「ここは?」
野々野足軽達はなんか寂れた廃村? みたいな所にきた。山を下って登って更に下って、何故にこんな所に来たのかはなぞだ。かなり古そうな建物が多くて、それらはまさに時代に取り残されたかのような……そんな家屋が目立つ。
「ふふ、なんでこんな廃村にって思うでしょ?」
「それは……まあ」
幾代はなんか感慨深げに村の入口で奥を見つめてる。この村の入口みたいなところには鳥居というか? そんなのの跡がみえる。普通に道路を通るだけでは絶対に来れないような……そんな場所にあるこの廃村は入口に大きな鳥居なのか……それか門があったようだ。
だってそんな大きな柱が両端にあるのがわかる。上の方は朽ちてなくなってるが、柱はまだなんとか残ってる……て状態だ。
「ほら、なにかありそうでしょ?」
「は? 家探しでもする気か? やだよ。呪われそうだし」
どうやら幾代は探検がしたいそうだ。出会って思ってたが、なんか幾代には男の子のようなバイタリティがあるようだ。見た目はめっちゃ女の子何だけどな……と思う野々野足軽。
「はあそっか。なら家探しはいいからちょっと村を見て回ろう? それな良いでしょ?」
「まあそれなら……どうだ?」
そんな風に二人が話してる間、残りの一人である小頭は何をしてのかというと、脚をめっちゃガクブルさせて、恐怖で震える体を休ませてたわけだ。
「てか……一人でいるほうが怖いし……」
まだ日は高い。けどどうやらさっきから小頭は周囲をキョロキョロとして怯えてる。別に何も足軽的には感じることはない。てかなんなら幽霊とか出たりしてもどうにかできる……という自信しか足軽にはない。

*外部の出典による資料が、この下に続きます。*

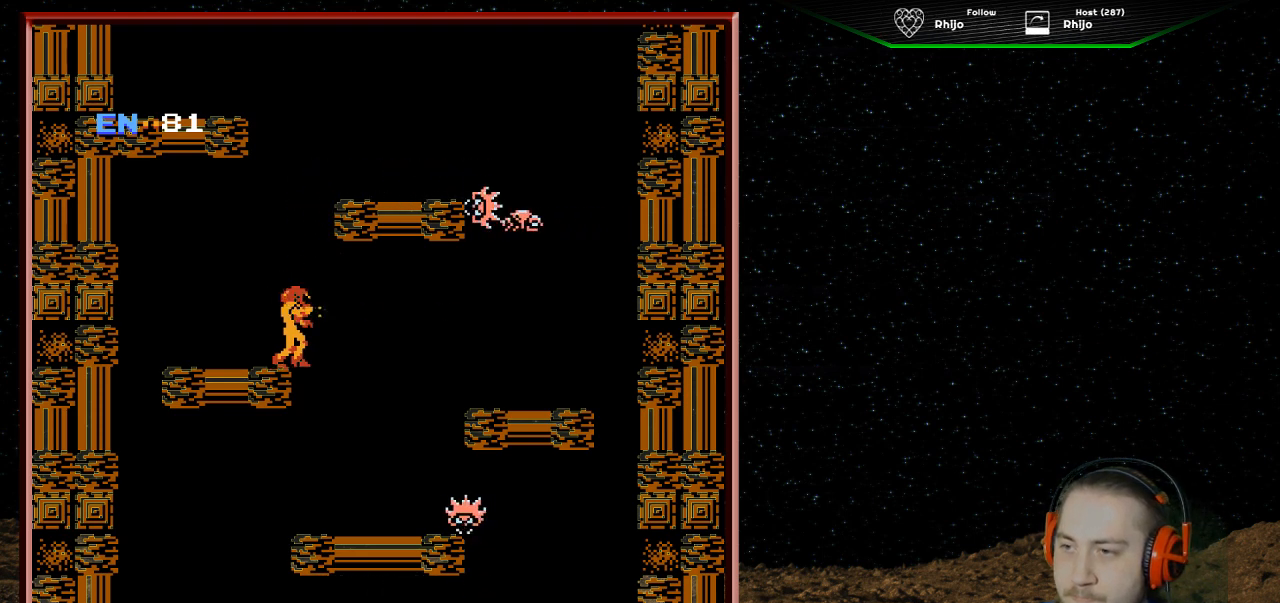
{"buttons": ["DPAD_RIGHT"], "events": [[500, "DPAD_RIGHT", "down"]]}
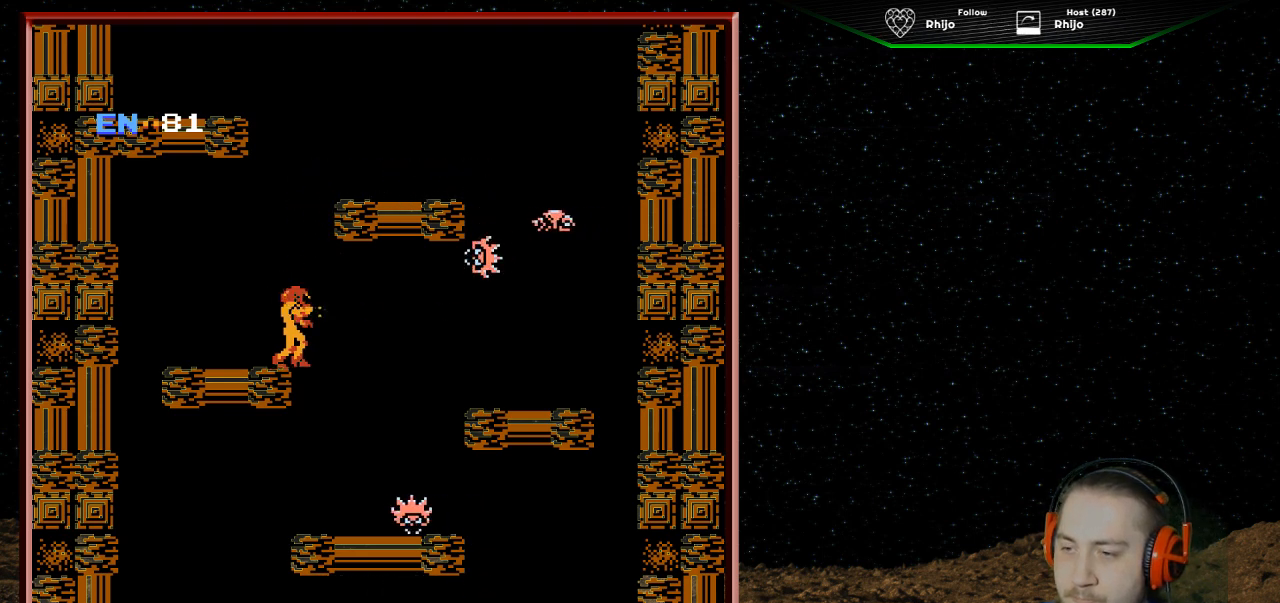
{"buttons": [], "events": [[67, "DPAD_RIGHT", "up"]]}
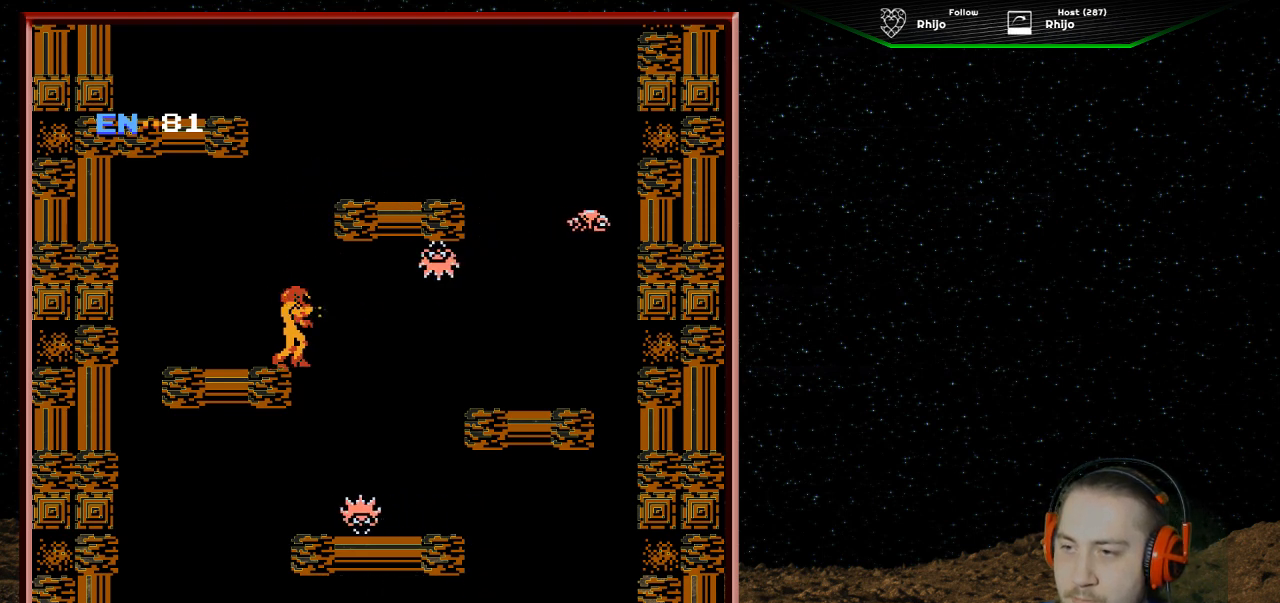
{"buttons": [], "events": []}
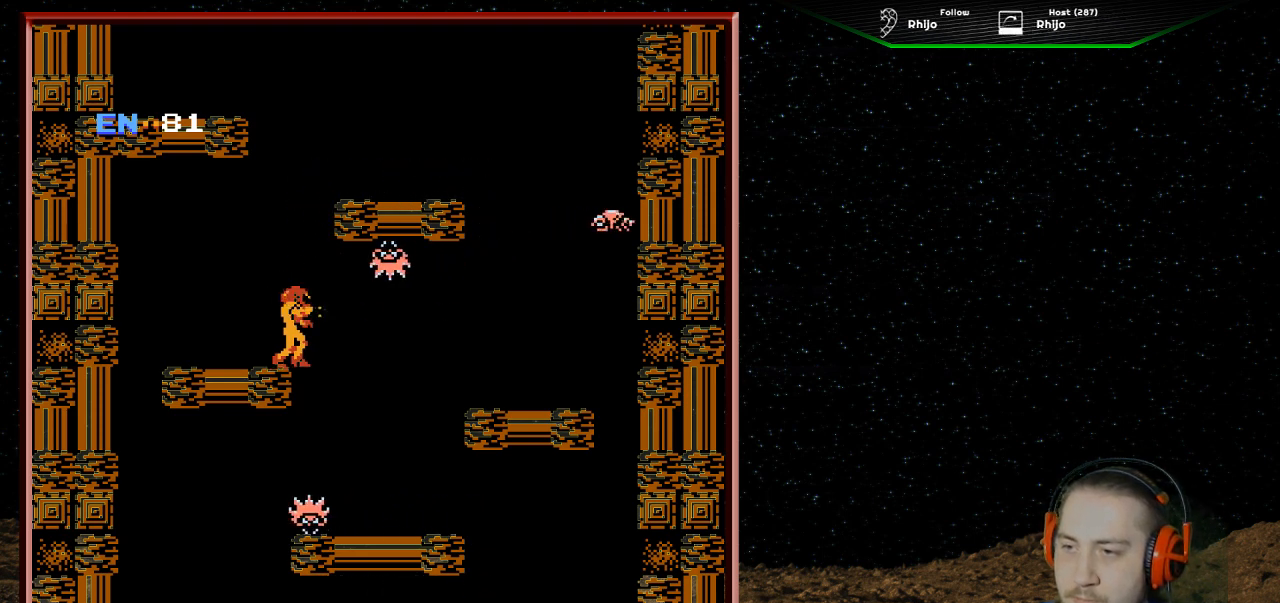
{"buttons": ["DPAD_UP"], "events": [[67, "DPAD_UP", "down"]]}
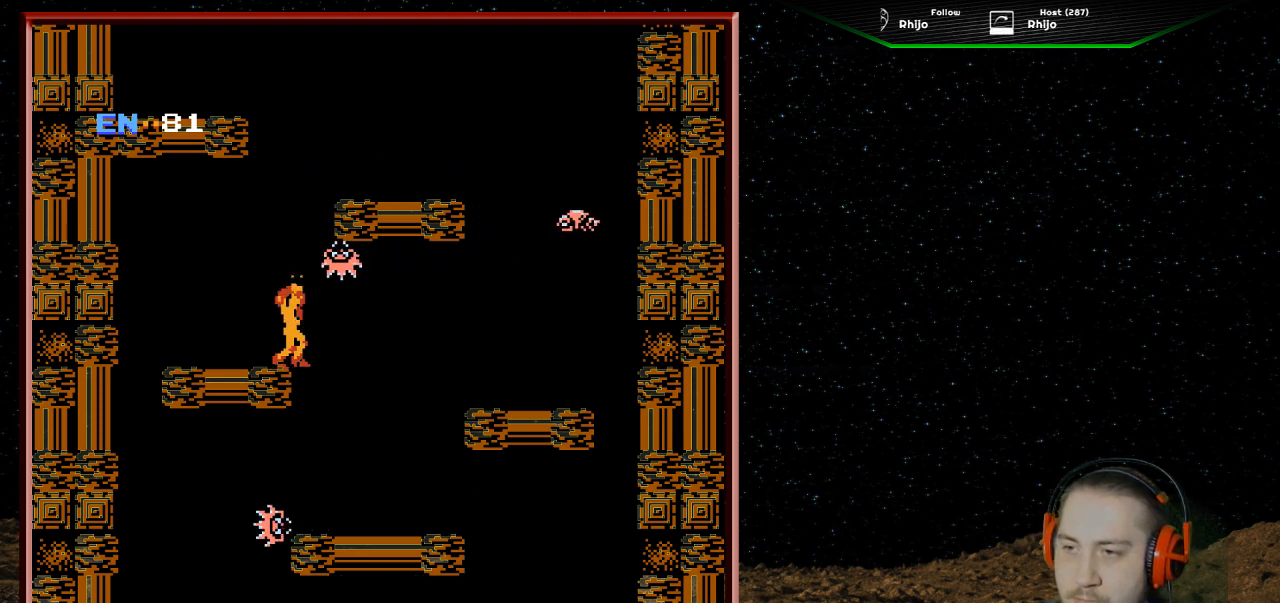
{"buttons": ["DPAD_UP"], "events": [[233, "B", "down"], [333, "B", "up"], [400, "B", "down"], [500, "B", "up"]]}
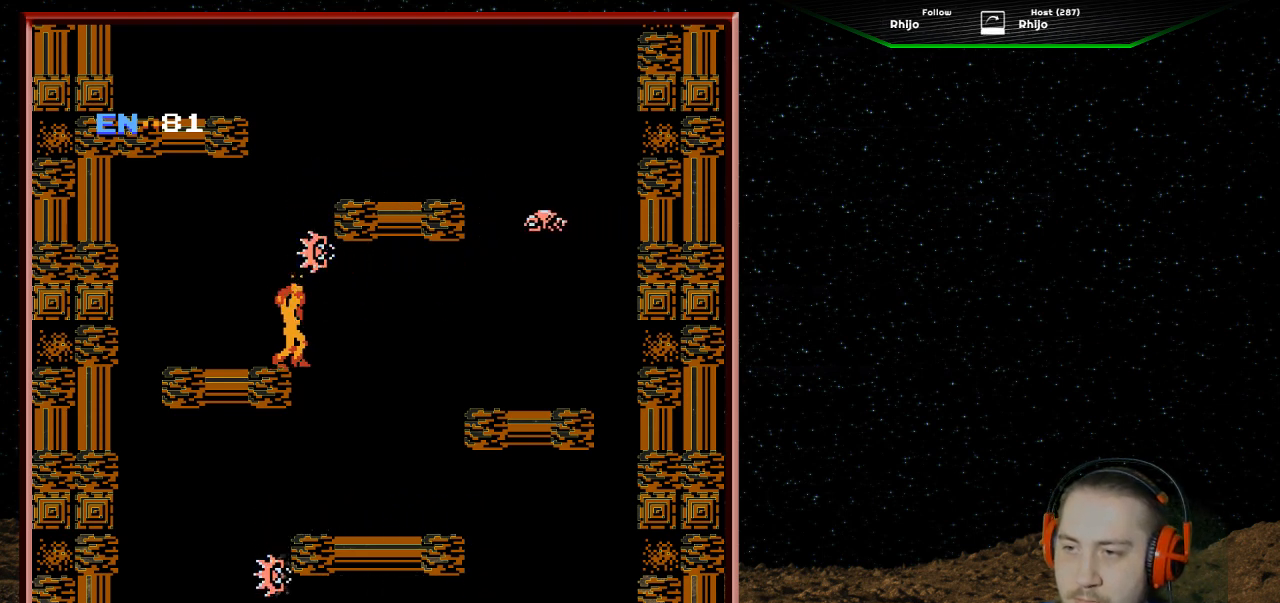
{"buttons": [], "events": [[33, "B", "down"], [167, "B", "up"], [200, "B", "down"], [300, "B", "up"], [500, "DPAD_UP", "up"]]}
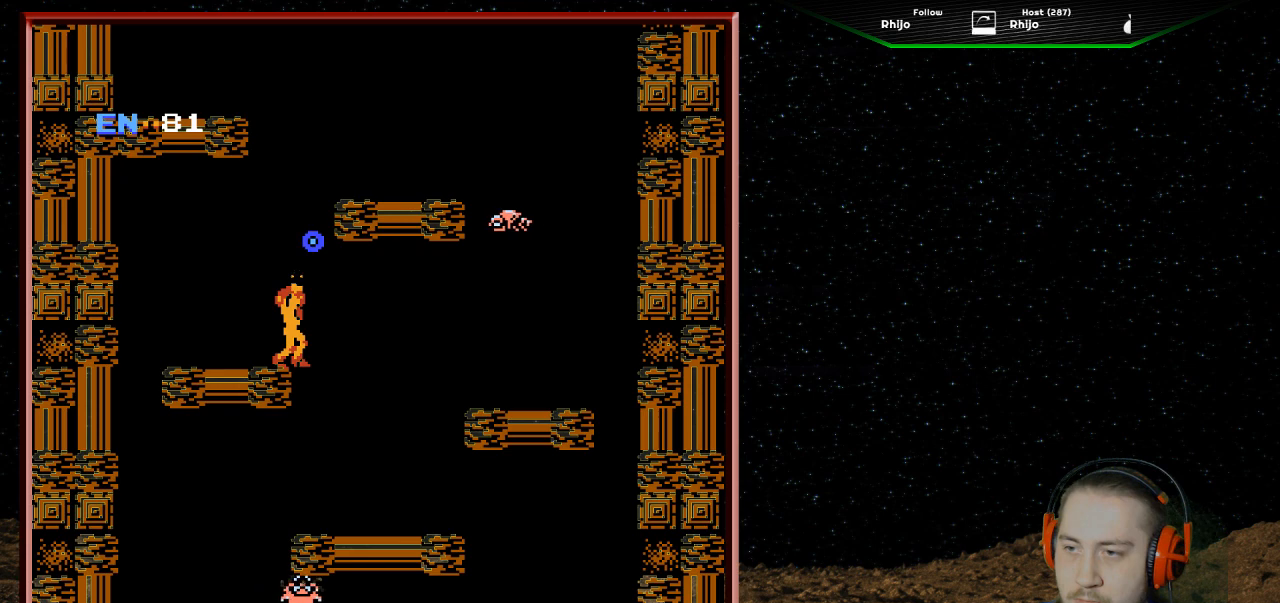
{"buttons": ["DPAD_RIGHT"], "events": [[133, "A", "down"], [433, "A", "up"], [467, "DPAD_RIGHT", "down"]]}
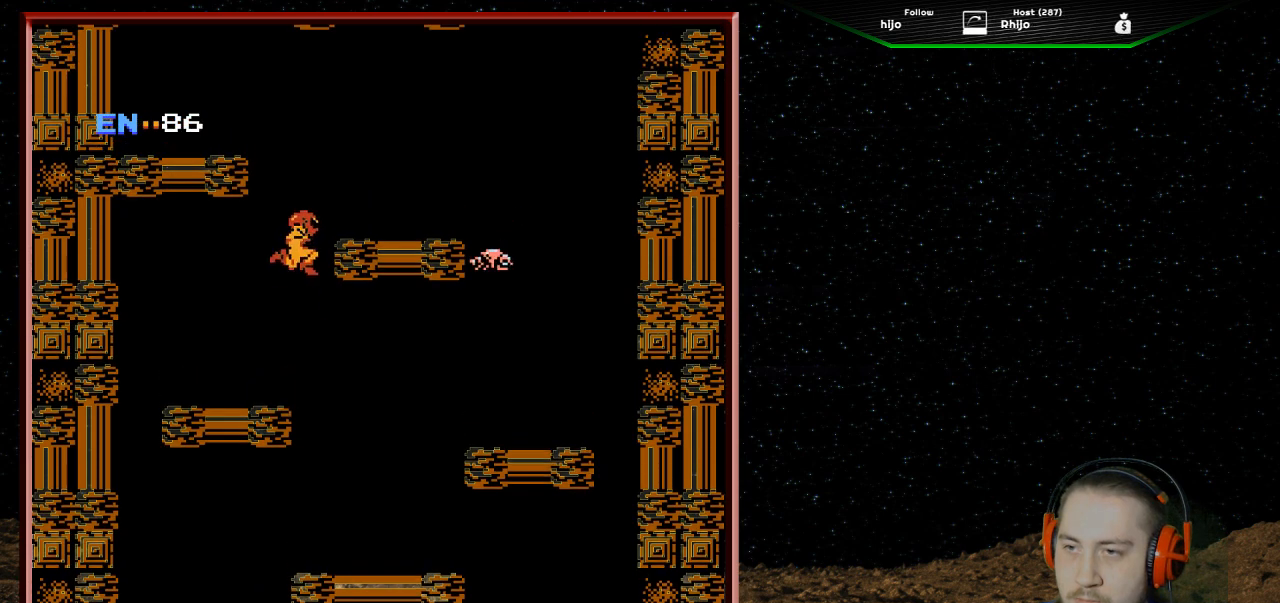
{"buttons": ["DPAD_RIGHT"], "events": [[33, "DPAD_RIGHT", "up"], [300, "DPAD_RIGHT", "down"]]}
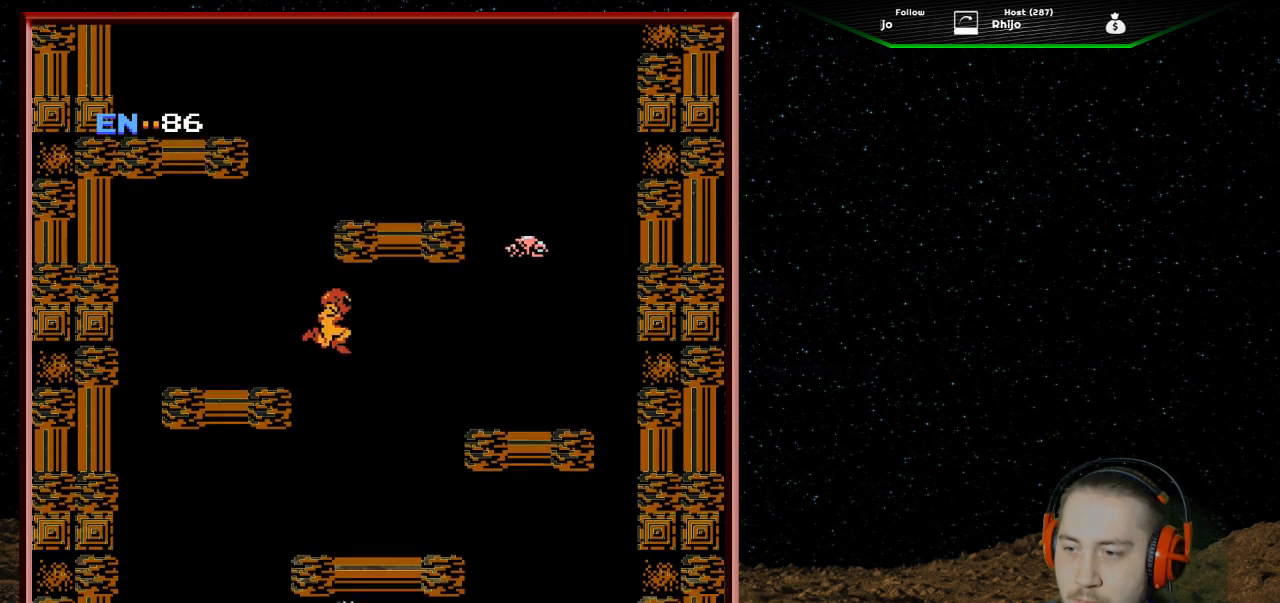
{"buttons": [], "events": [[33, "DPAD_RIGHT", "up"], [200, "DPAD_LEFT", "down"], [333, "DPAD_LEFT", "up"]]}
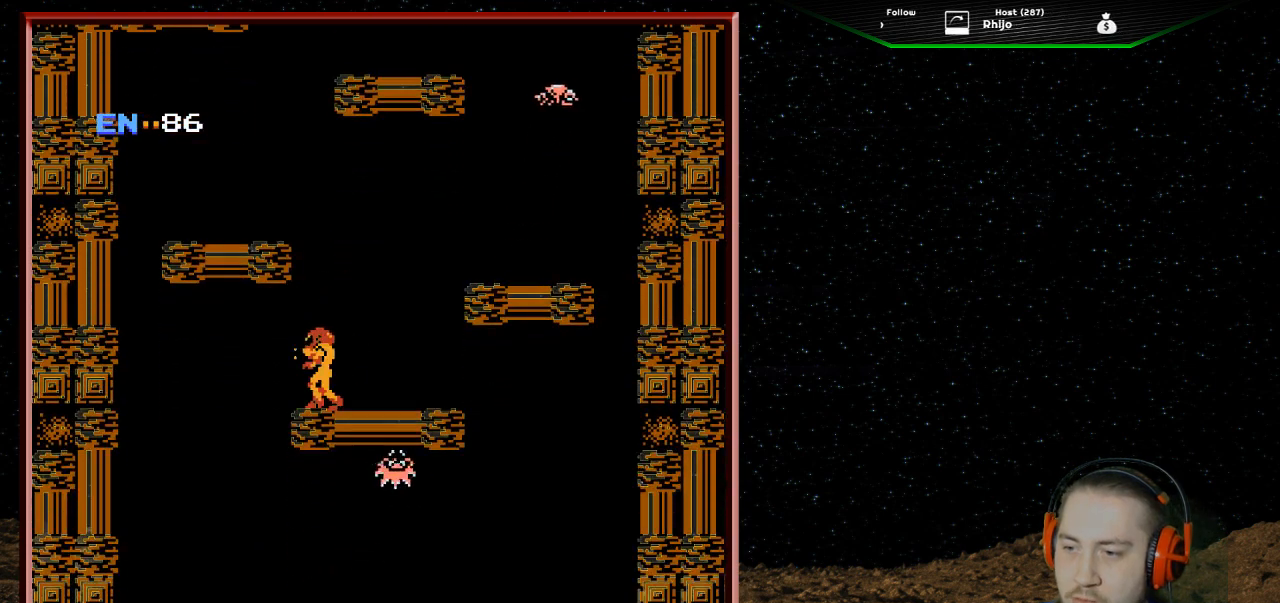
{"buttons": ["DPAD_LEFT"], "events": [[300, "DPAD_LEFT", "down"]]}
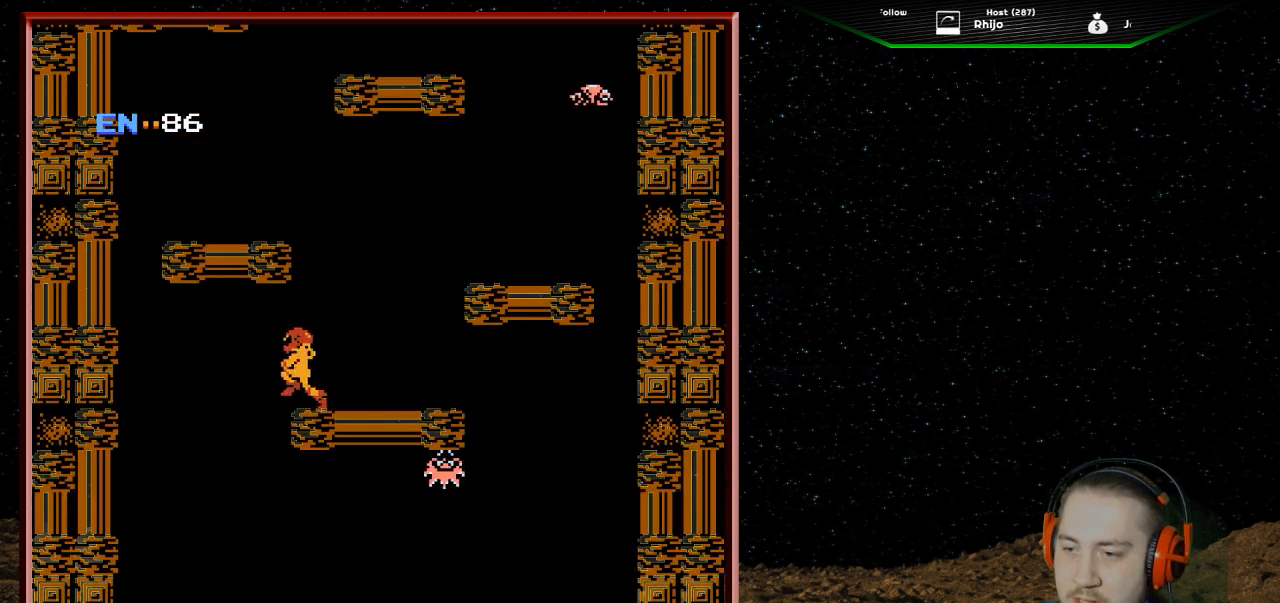
{"buttons": [], "events": [[433, "DPAD_LEFT", "up"]]}
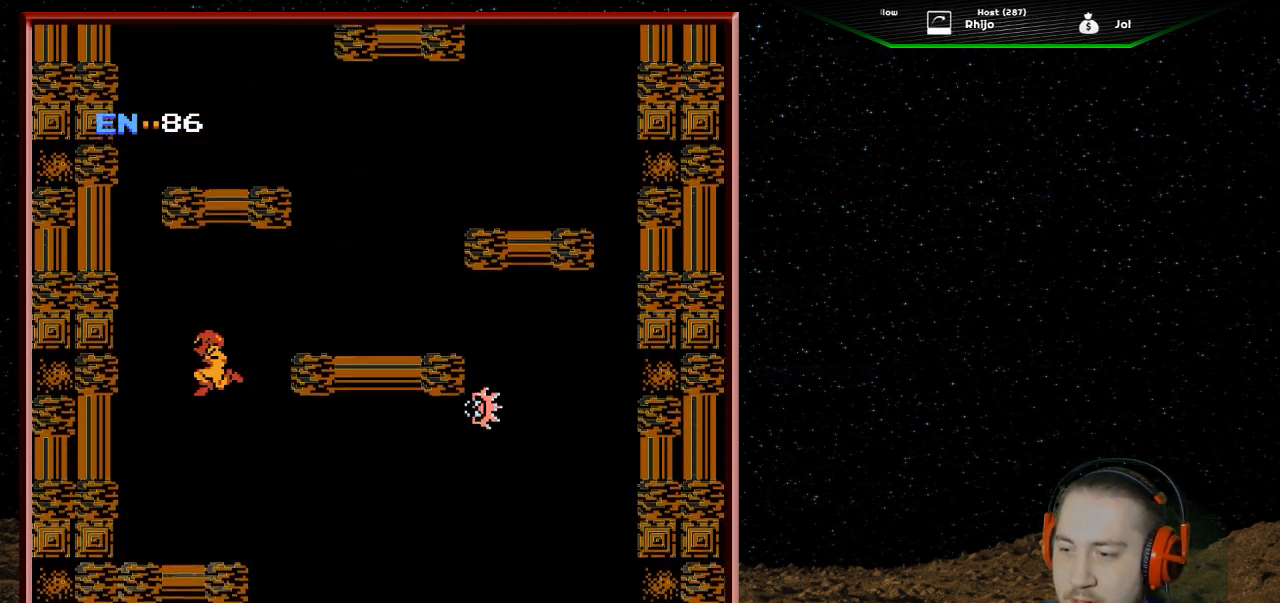
{"buttons": ["DPAD_RIGHT"], "events": [[433, "DPAD_RIGHT", "down"]]}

だから恐怖を感じてないわけだが、ここの雰囲気はただの女子中学生である小頭には日中であっても雰囲気があるみたいだ。風によってざわめく木々のこすり合う音とか……それがなにか……それこそ冥府にいざなう者たちの囁きとかに聞こえてるのかもしれない。
それに極めつけに幾代がこんなことをいった。
「ほら、ホラーな体験は夏の醍醐味っしょ!」
それはそれはとてもいいウインクだった。 というわけで、足軽たちはこの廃村を見て回ることになったのだ。恐怖があるのか、自転車のときよりも更に近くで小頭は野々野足軽の背中にひっついて歩いてた。
「暑いんだけど?」
「うっさい、お兄ちゃんでしょ」
そう言われると何も文句が言えない野々野足軽だった。なにせお兄ちゃんだからだ。そんな様子をとても微笑ましそうに幾代は観てた。